# HOW TO COMPLETE THIS TASK
For the entries that follow, retype exactly the lines from the one containing "ring tip: (435, 427)" to the one containing "pinky tip: (514, 1446)", inclusive, and only those. Images stay out of the copy.

# PROVIDED ENTRIES
···

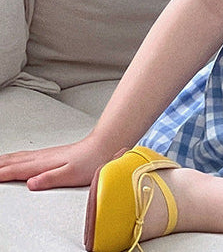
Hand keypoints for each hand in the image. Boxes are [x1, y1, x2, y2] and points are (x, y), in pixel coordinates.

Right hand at [0, 136, 118, 190]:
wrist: (105, 146)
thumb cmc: (91, 160)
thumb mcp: (71, 174)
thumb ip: (50, 179)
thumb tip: (31, 183)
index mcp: (44, 163)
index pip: (16, 170)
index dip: (1, 174)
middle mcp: (43, 157)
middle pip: (14, 162)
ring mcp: (47, 154)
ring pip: (20, 157)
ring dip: (5, 161)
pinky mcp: (52, 154)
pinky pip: (27, 156)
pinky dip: (15, 158)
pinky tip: (17, 159)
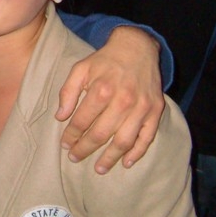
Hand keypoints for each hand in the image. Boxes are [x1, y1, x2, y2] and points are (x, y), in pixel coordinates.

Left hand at [56, 26, 164, 172]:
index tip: (65, 144)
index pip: (81, 121)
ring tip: (99, 168)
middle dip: (84, 149)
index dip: (71, 136)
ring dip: (110, 158)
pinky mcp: (155, 110)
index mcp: (101, 89)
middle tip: (75, 157)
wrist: (137, 48)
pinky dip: (137, 153)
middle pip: (100, 134)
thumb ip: (68, 91)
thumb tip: (60, 116)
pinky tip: (126, 163)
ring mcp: (141, 107)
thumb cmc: (105, 60)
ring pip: (123, 141)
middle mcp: (122, 100)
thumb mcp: (81, 68)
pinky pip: (147, 137)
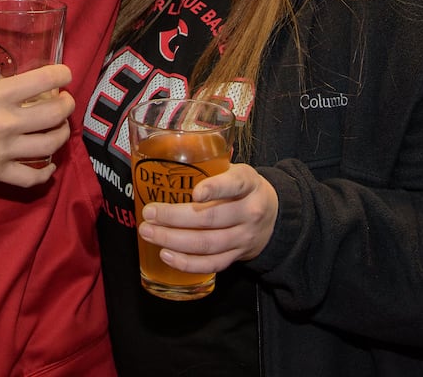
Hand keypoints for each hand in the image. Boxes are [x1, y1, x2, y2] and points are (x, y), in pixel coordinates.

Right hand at [0, 64, 73, 187]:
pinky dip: (45, 172)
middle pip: (54, 114)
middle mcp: (3, 122)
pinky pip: (30, 178)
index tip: (64, 73)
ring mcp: (0, 150)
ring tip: (58, 127)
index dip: (62, 74)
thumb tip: (4, 70)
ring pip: (49, 145)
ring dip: (61, 134)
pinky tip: (48, 162)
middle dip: (67, 104)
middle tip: (64, 100)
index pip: (43, 81)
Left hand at [138, 164, 277, 273]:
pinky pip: (211, 264)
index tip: (194, 193)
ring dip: (174, 240)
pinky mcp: (237, 256)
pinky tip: (166, 255)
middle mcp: (249, 211)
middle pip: (211, 217)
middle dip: (175, 217)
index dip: (214, 189)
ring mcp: (244, 237)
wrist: (274, 216)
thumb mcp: (235, 170)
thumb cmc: (242, 188)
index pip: (234, 184)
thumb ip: (210, 166)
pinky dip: (187, 263)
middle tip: (149, 213)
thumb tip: (164, 159)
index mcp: (248, 183)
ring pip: (207, 243)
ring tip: (149, 233)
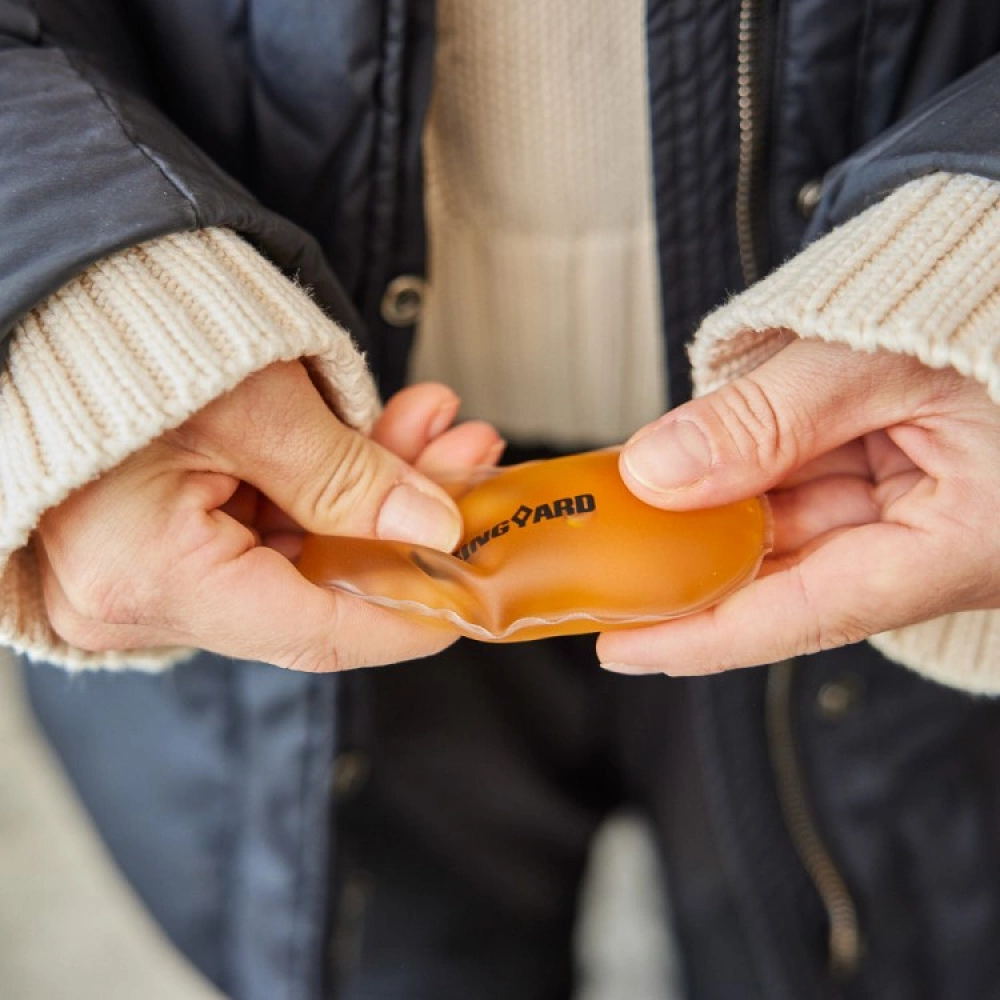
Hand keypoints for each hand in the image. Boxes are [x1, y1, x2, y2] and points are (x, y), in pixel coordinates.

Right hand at [37, 361, 501, 669]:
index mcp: (151, 577)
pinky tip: (381, 431)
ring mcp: (145, 571)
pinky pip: (264, 528)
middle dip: (405, 520)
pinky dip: (326, 482)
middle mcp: (139, 596)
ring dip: (374, 489)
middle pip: (316, 585)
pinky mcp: (157, 538)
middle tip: (467, 462)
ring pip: (299, 553)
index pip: (317, 632)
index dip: (411, 614)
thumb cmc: (123, 331)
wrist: (54, 291)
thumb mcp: (256, 403)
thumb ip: (350, 478)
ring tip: (435, 427)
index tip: (473, 594)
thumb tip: (433, 527)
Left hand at [598, 339, 999, 674]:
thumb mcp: (875, 357)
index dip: (702, 638)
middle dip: (690, 562)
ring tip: (632, 499)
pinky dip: (751, 473)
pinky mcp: (905, 480)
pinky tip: (694, 461)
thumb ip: (764, 420)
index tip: (620, 645)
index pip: (805, 616)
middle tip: (605, 554)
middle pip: (788, 576)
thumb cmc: (994, 313)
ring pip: (792, 529)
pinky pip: (812, 490)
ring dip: (713, 510)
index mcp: (957, 548)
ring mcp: (920, 514)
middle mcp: (936, 549)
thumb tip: (654, 473)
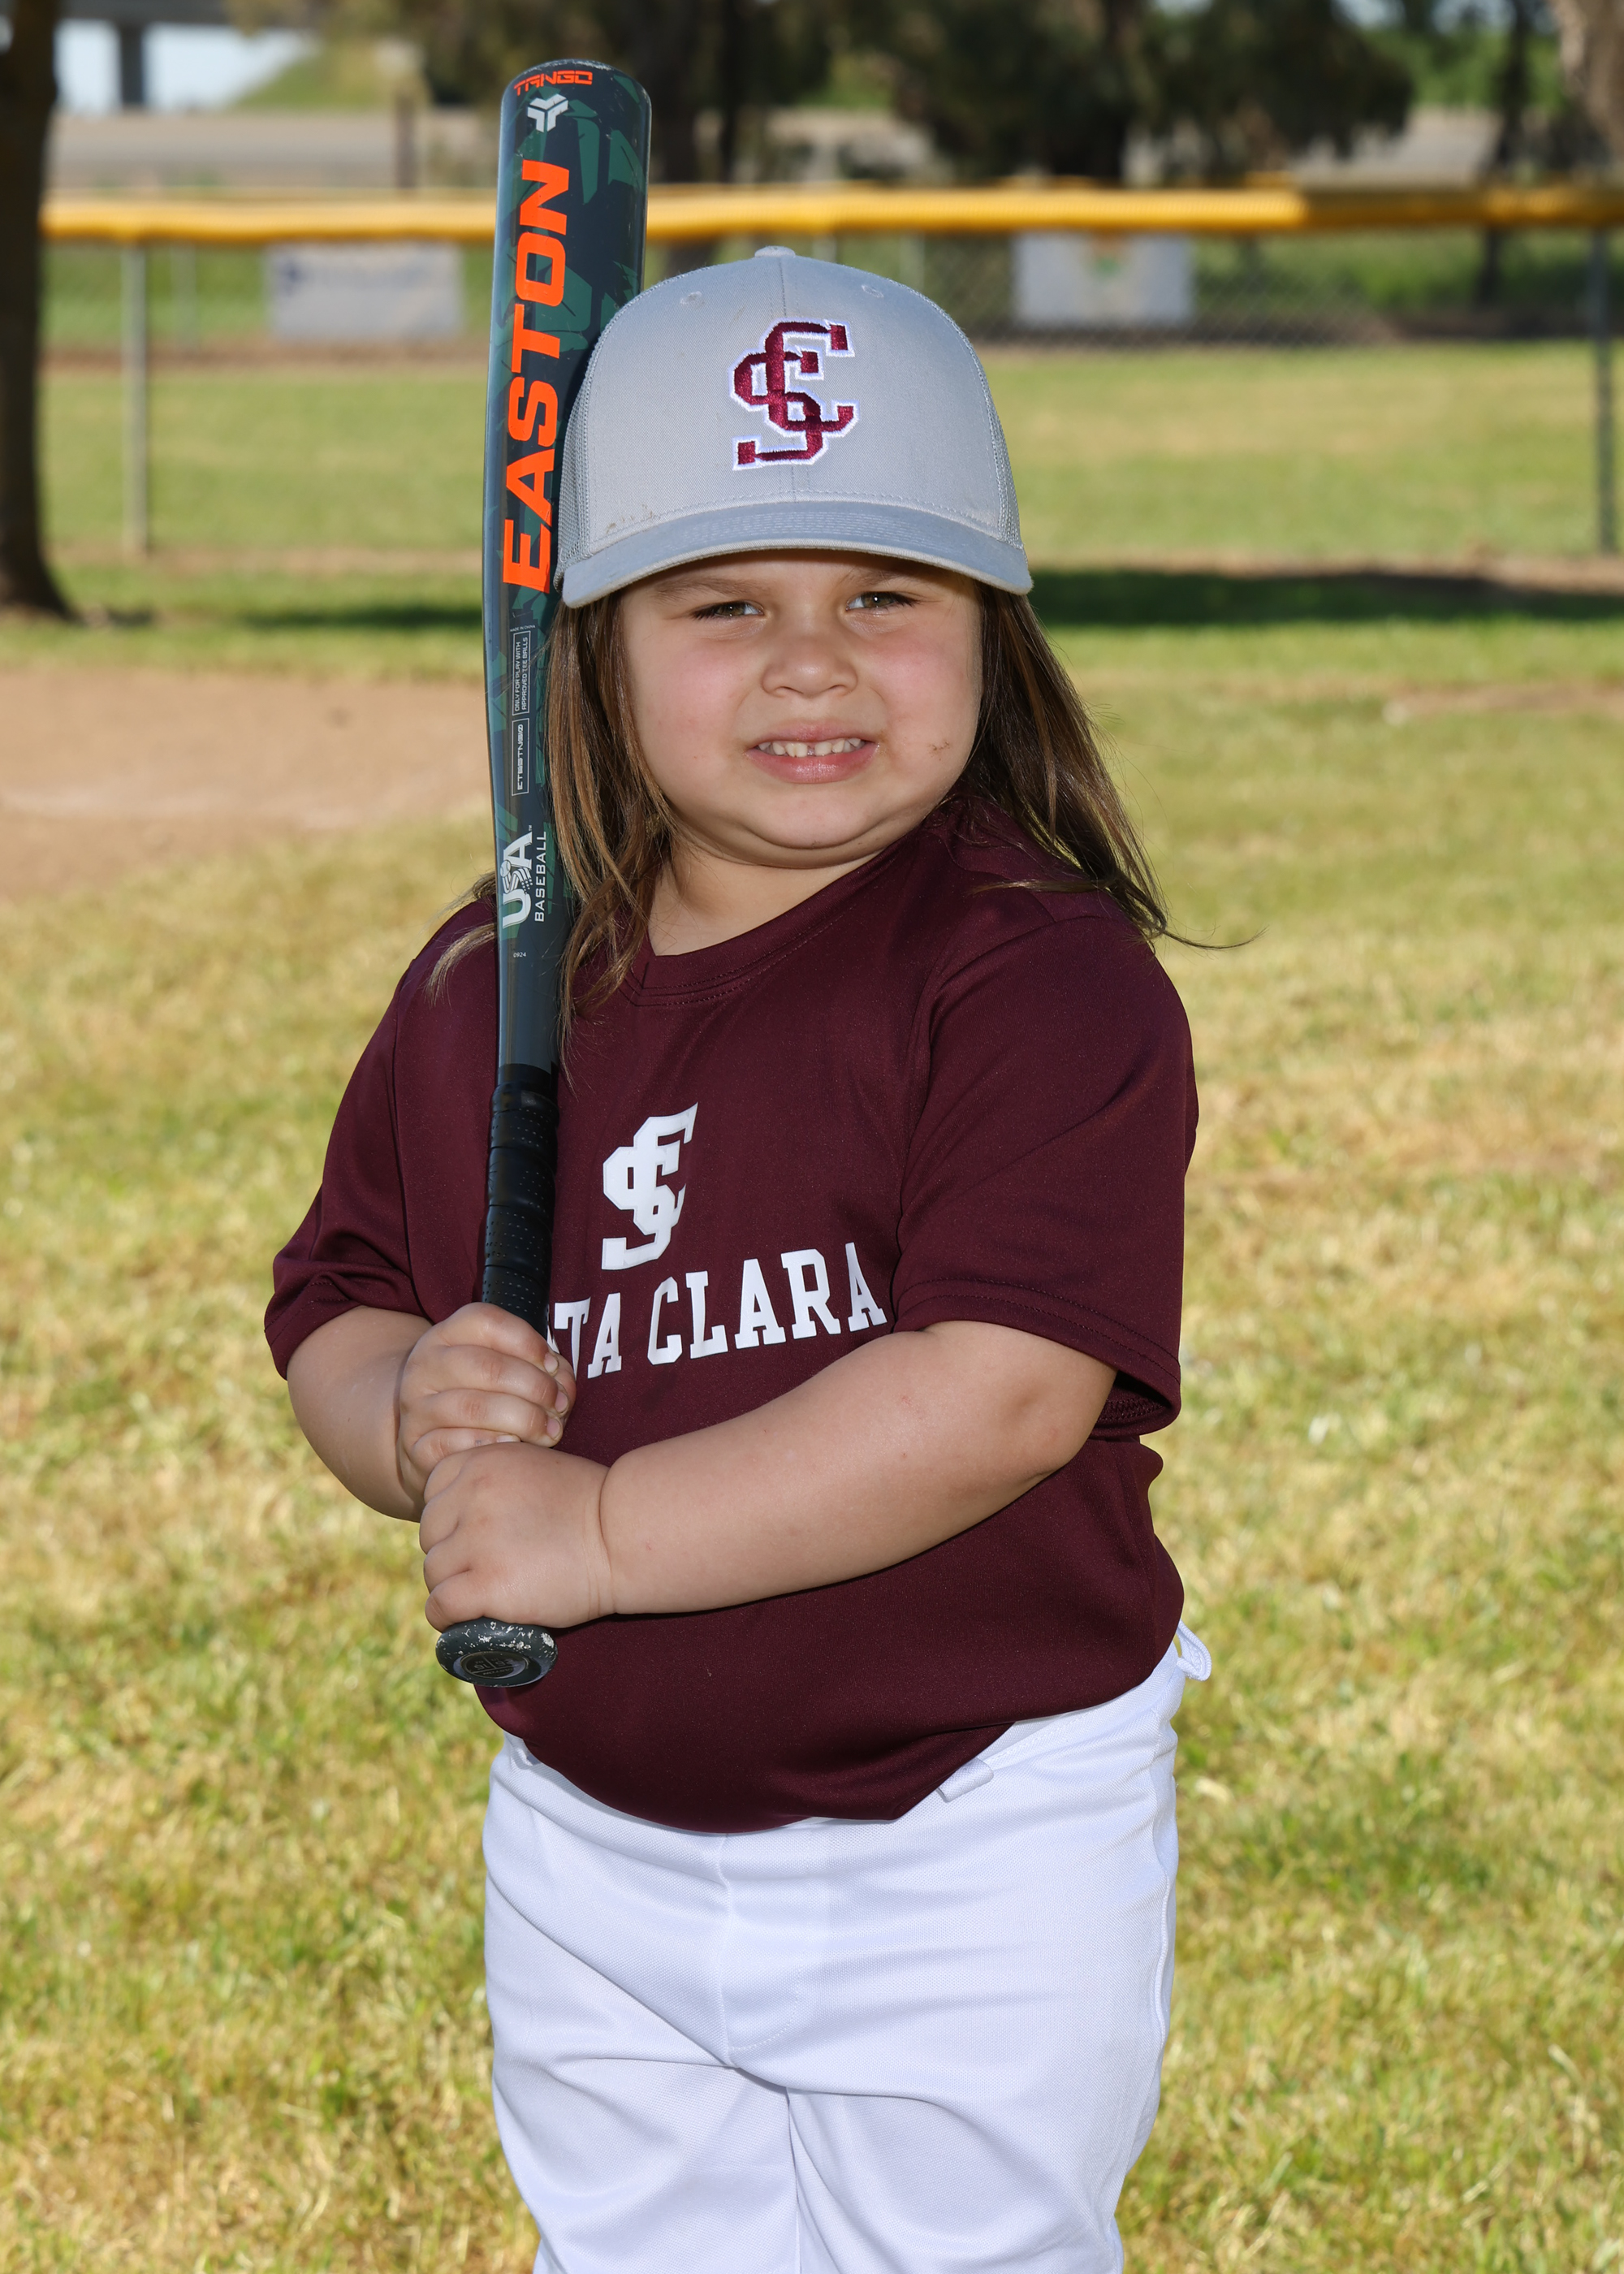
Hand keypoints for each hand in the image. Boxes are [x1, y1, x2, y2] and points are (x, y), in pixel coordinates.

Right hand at [395, 1303, 574, 1507]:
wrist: (427, 1435)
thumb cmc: (481, 1396)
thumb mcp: (504, 1369)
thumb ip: (540, 1369)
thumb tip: (562, 1384)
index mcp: (446, 1335)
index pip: (485, 1321)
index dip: (527, 1341)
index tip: (552, 1365)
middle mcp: (425, 1366)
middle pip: (486, 1367)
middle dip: (535, 1387)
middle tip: (560, 1405)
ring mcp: (417, 1406)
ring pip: (473, 1408)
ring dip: (523, 1420)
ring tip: (549, 1431)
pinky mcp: (417, 1445)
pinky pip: (455, 1445)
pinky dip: (491, 1446)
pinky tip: (514, 1446)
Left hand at [419, 1442, 612, 1633]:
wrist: (623, 1536)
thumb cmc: (589, 1504)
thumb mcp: (533, 1469)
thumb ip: (494, 1481)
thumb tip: (460, 1513)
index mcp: (481, 1462)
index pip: (433, 1492)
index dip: (449, 1517)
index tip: (472, 1534)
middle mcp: (471, 1495)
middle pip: (429, 1534)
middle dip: (450, 1552)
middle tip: (483, 1567)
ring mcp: (476, 1540)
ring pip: (433, 1572)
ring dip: (451, 1586)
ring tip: (482, 1594)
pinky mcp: (487, 1583)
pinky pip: (440, 1606)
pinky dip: (446, 1618)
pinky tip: (464, 1620)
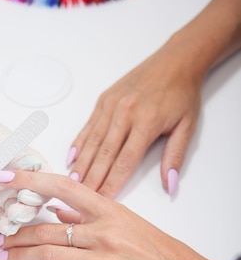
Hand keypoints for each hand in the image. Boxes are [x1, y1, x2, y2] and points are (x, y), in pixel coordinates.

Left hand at [0, 82, 49, 234]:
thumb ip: (16, 154)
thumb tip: (34, 164)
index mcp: (30, 162)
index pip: (44, 181)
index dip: (39, 191)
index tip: (25, 194)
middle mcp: (21, 180)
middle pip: (34, 201)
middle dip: (27, 210)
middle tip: (15, 212)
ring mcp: (6, 193)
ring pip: (19, 213)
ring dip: (16, 221)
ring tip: (8, 223)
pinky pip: (0, 219)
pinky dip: (1, 225)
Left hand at [0, 170, 225, 259]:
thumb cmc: (160, 252)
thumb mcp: (128, 222)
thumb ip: (91, 215)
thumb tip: (60, 209)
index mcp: (109, 210)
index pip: (61, 186)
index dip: (28, 179)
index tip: (2, 175)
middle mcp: (103, 232)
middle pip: (46, 228)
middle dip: (16, 233)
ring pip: (48, 255)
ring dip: (18, 256)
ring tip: (1, 258)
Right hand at [66, 40, 203, 198]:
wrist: (176, 60)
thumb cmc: (182, 93)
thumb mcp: (187, 126)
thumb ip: (175, 157)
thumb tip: (169, 183)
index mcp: (146, 122)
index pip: (125, 161)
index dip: (112, 183)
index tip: (103, 200)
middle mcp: (125, 114)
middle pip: (104, 154)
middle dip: (92, 179)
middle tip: (81, 198)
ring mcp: (111, 106)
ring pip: (93, 142)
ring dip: (81, 165)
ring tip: (72, 184)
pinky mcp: (104, 100)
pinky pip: (88, 126)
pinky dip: (79, 143)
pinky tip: (71, 158)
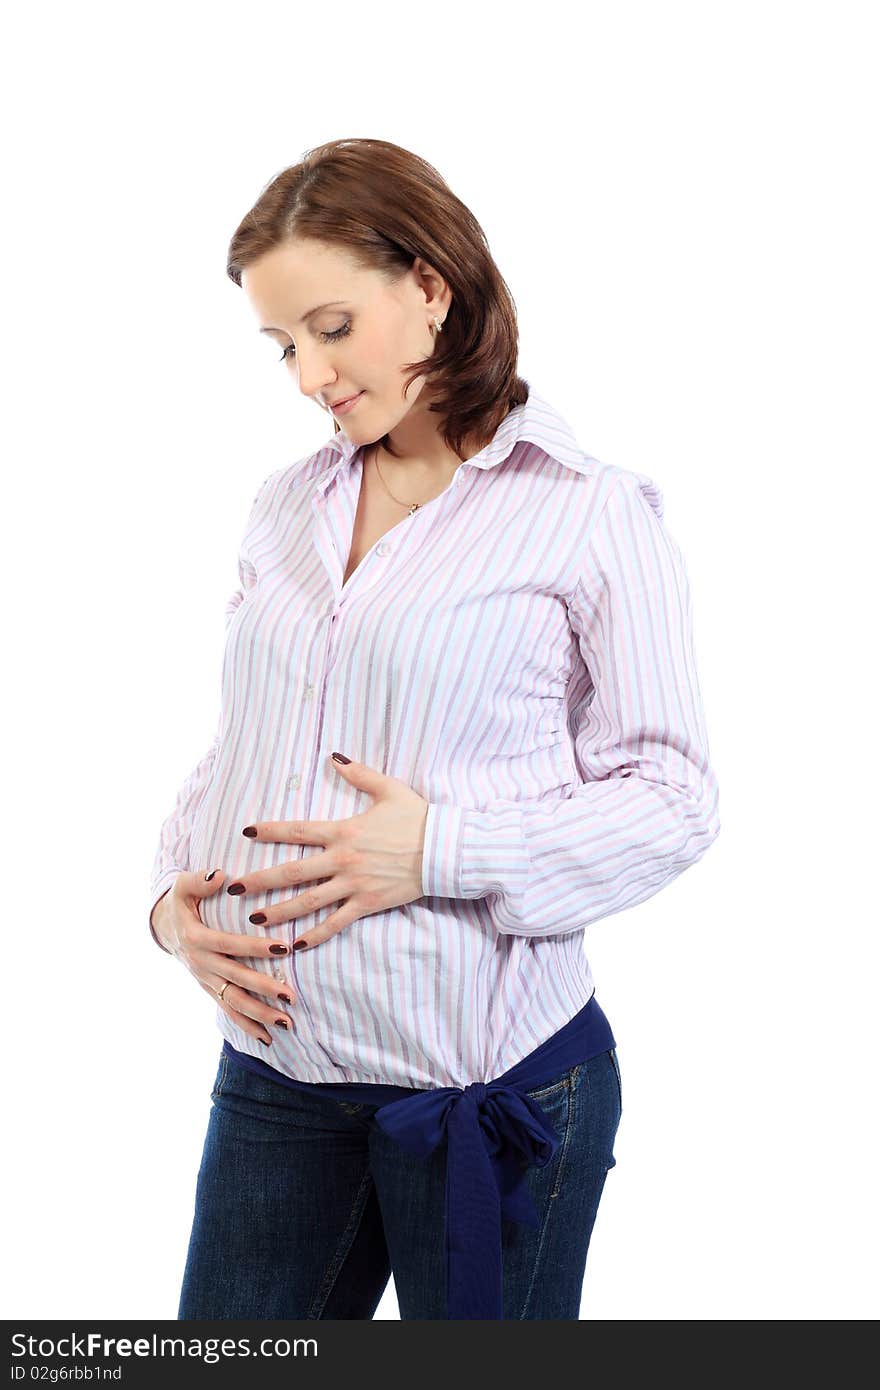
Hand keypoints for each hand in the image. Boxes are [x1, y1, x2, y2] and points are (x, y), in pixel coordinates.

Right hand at [153, 870, 295, 1045]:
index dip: (255, 947)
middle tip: (291, 996)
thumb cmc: (181, 901)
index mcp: (196, 938)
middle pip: (236, 979)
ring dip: (260, 1014)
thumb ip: (200, 880)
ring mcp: (205, 980)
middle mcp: (201, 963)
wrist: (165, 927)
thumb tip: (220, 876)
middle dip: (264, 988)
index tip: (283, 947)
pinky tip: (269, 1038)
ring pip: (234, 1001)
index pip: (230, 944)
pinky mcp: (210, 989)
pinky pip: (228, 1010)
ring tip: (287, 1022)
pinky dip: (247, 1025)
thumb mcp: (183, 886)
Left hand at [226, 752, 429, 948]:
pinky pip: (337, 923)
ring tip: (255, 921)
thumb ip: (359, 774)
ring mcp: (354, 884)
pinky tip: (297, 944)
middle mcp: (343, 859)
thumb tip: (334, 757)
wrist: (445, 849)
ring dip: (279, 911)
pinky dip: (316, 934)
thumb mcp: (389, 789)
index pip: (298, 830)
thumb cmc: (418, 817)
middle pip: (292, 872)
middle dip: (260, 880)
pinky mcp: (368, 904)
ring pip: (308, 901)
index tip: (247, 833)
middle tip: (235, 889)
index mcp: (343, 831)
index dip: (270, 831)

···

# TASK RESULT
ring tip: (435, 427)
index tip: (473, 594)
thumb tip: (433, 527)
Left hand at [598, 339, 999, 674]:
thumb mcp: (875, 357)
index dip: (702, 638)
middle dip: (690, 562)
ring tip: (632, 499)
pinky dip: (751, 473)
pinky mcp: (905, 480)
pinky tip: (694, 461)
thumb ip: (764, 420)
index tip: (620, 645)
index pip: (805, 616)
middle tip: (605, 554)
middle pip: (788, 576)
thumb cmc: (994, 313)
ring pip: (792, 529)
pinky pip: (812, 490)
ring dip: (713, 510)
index mcp: (957, 548)
ring mcp: (920, 514)
middle mcp: (936, 549)
thumb tip: (654, 473)
Hand keypoints for each hand in the image. Boxes are [x1, y1, x2, y2] and points are (x, y), in pixel coordinates.

Right hand at [395, 1303, 574, 1507]:
wrist: (427, 1435)
thumb cmc: (481, 1396)
thumb mcp: (504, 1369)
thumb ip: (540, 1369)
thumb tip: (562, 1384)
index mcp: (446, 1335)
index pip: (485, 1321)
index dip: (527, 1341)
index tip: (552, 1365)
middle mcp: (425, 1366)
middle pip: (486, 1367)
middle dip: (535, 1387)
middle tip: (560, 1405)
ring mcp: (417, 1406)
ring pip: (473, 1408)
ring dip: (523, 1420)
ring tip: (549, 1431)
pinky mcp: (417, 1445)
pinky pip: (455, 1445)
pinky dip: (491, 1446)
pinky tip: (514, 1446)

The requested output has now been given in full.